CPD = np.array([[Spot*Smell,0,0,0],
               [0,Spot*(1-Smell),(1-Spot)*Smell,(1-Spot)*(1-Smell)],
               [0,Spot*Smell+(1-Spot)*Smell+(1-Spot)*(1-Smell), Spot*Smell + Spot*(1-Smell)+
                (1-Spot)*(1-Smell), Spot*Smell+(1-Spot)*Smell+Spot*(1-Smell)],
               [(1-Spot)*(1-Smell)+Spot*(1-Smell)+(1-Spot)*(Smell),0,0,0]])
#Spot*Smell+Spot*(1-Smell)+(1-Spot)*Smell+(1-Spot)*(1-Smell)

ripe_CPD = np.transpose(np.multiply(np.transpose(CPD),given_probability))
print(CPD)
print(ripe_CPD)
ripe_margin = np.sum(ripe_CPD,axis=0)/np.sum(ripe_CPD) #marginal 
print(ripe_margin)

[[0.63 0.   0.   0.  ]
 [0.   0.27 0.07 0.03]
 [0.   0.73 0.93 0.97]
 [0.37 0.   0.   0.  ]]
[[0.504 0.    0.    0.   ]
 [0.    0.216 0.056 0.024]
 [0.    0.146 0.186 0.194]
 [0.074 0.    0.    0.   ]]
[0.41285714 0.25857143 0.17285714 0.15571429]

Question: Given the unreliability of the sensors, is more bad fruit classified as bad or more good fruit classified as bad?

ANS: Good fruit classified as bad is more likely than bad as bad.

For the next step of this analysis you must compute the marginal utility of inspecting suspected bad fruit (Good, Good as Bad, Bad, Bad as G).
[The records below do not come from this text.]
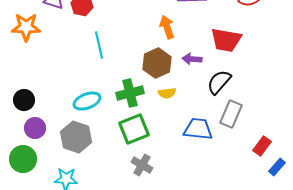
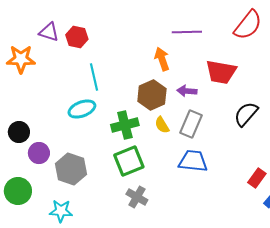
black semicircle: (219, 82) -> (246, 114), moved
yellow semicircle: (167, 93) -> (162, 125), turned 66
cyan ellipse: (87, 101) -> (82, 109), moved
gray rectangle: (231, 114) -> (191, 124), moved
purple circle: (35, 128) -> (39, 153), moved

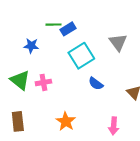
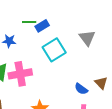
pink cross: (43, 82) -> (20, 74), size x1.6
blue semicircle: (96, 84) -> (81, 89), moved

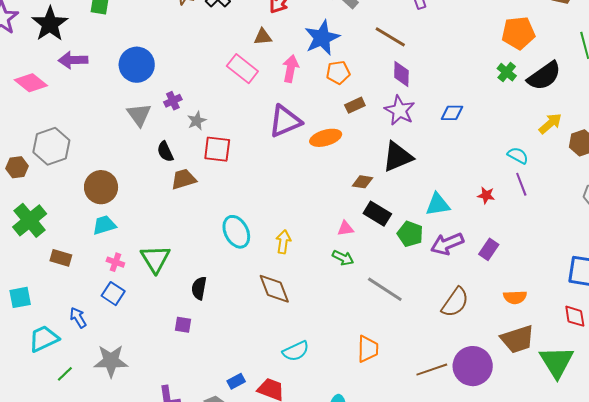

The utility of such an inspection is -10. Again, there are several ways to represent the utility of inspection in your model. One possibility is:

	Good	Good as Bad	Bad	Bad as Good
Utility	0.0	10.0	10.0	0.0

U2 = np.array([0,-10,-10,0])

inspect_utility = np.multiply(np.transpose(ripe_CPD),U2)
print(inspect_utility)
marginal_inspect_utility = np.sum(inspect_utility, axis =0)
print(marginal_inspect_utility)

[[ 0.   -0.   -0.    0.  ]
 [ 0.   -2.16 -1.46  0.  ]
 [ 0.   -0.56 -1.86  0.  ]
 [ 0.   -0.24 -1.94  0.  ]]
[ 0.   -2.96 -5.26  0.  ]

Bob's human fruit inspectors are extremely dedicated and experienced. In the following we can safely assume that the probability of good fruit following the inspection is 1.0.

There are two possibilities for the decision node, inspect the suspect fruit, or ship the order as is. To find out we will need to compute the total utility for both cases. In both cases, the steps are:

1. Compute the probabilities of delivering good or bad fruit.
2. Compute the total utility, using the marginal utility for delivery and the marginal utility for inspection (or not) we have already computed.

First, compute the total utility of not inspecting suspect fruit.

good_fruit = np.array([0.8,0.2])
np.sum(np.multiply(good_fruit,margin_customer_utility))

6.800000000000001

Now compute the total utility if all suspect fruit is inspected.

good_bad3 = np.array([np.sum(ripe_margin[[0]]),ripe_margin[3]])
print(good_bad3/np.sum(good_bad3))
print(np.multiply(good_bad3/np.sum(good_bad3),margin_customer_utility))
print(np.sum(np.multiply(good_bad3/np.sum(good_bad3),margin_customer_utility))++np.sum(marginal_inspect_utility))
#sensor only

[0.72613065 0.27386935]
[12.34422111 -9.31155779]
-5.187336683417088

good_bad2 = np.array([np.sum(ripe_margin[[0,1]]),ripe_margin[3]])
print(good_bad2/np.sum(good_bad2))
print(np.multiply(good_bad2/np.sum(good_bad2),margin_customer_utility))
print(np.sum(np.multiply(good_bad2/np.sum(good_bad2),margin_customer_utility)) +np.sum(marginal_inspect_utility))
#utility for food inspection without bad as bad things (we will throw out)

[0.81174439 0.18825561]
[13.79965458 -6.40069085]
-0.821036269430051

Question: Given the reliability of the sensors and the quality of the incoming fruit, is it better to inspect the fruit?

ANS: No, the utility is lower than 0 (doing nothing) when we do inspect the fruit.

As already indicated, the current process is to have humans inspect all shipments at a utility of -10. Keeping in mind that even customers who receive perfect fruit are not always satisfied, compute the utility of the current process.

margin_customer_utility[0]-10 #human only

7.0

sensor and human both

np.sum(np.multiply(good_bad2/np.sum(good_bad2),margin_customer_utility)) +np.sum(marginal_inspect_utility)
#total utility

-0.821036269430051

Conclusion Question:

Is the maximum total utility of the process with the robotic inspection better than the human only process?

No, it is better to do the human only process if we do inspection without bad as bad fruit.

To recapitualte, our robotic system for inspecting whether the fruits are good has to be changed, or just removed!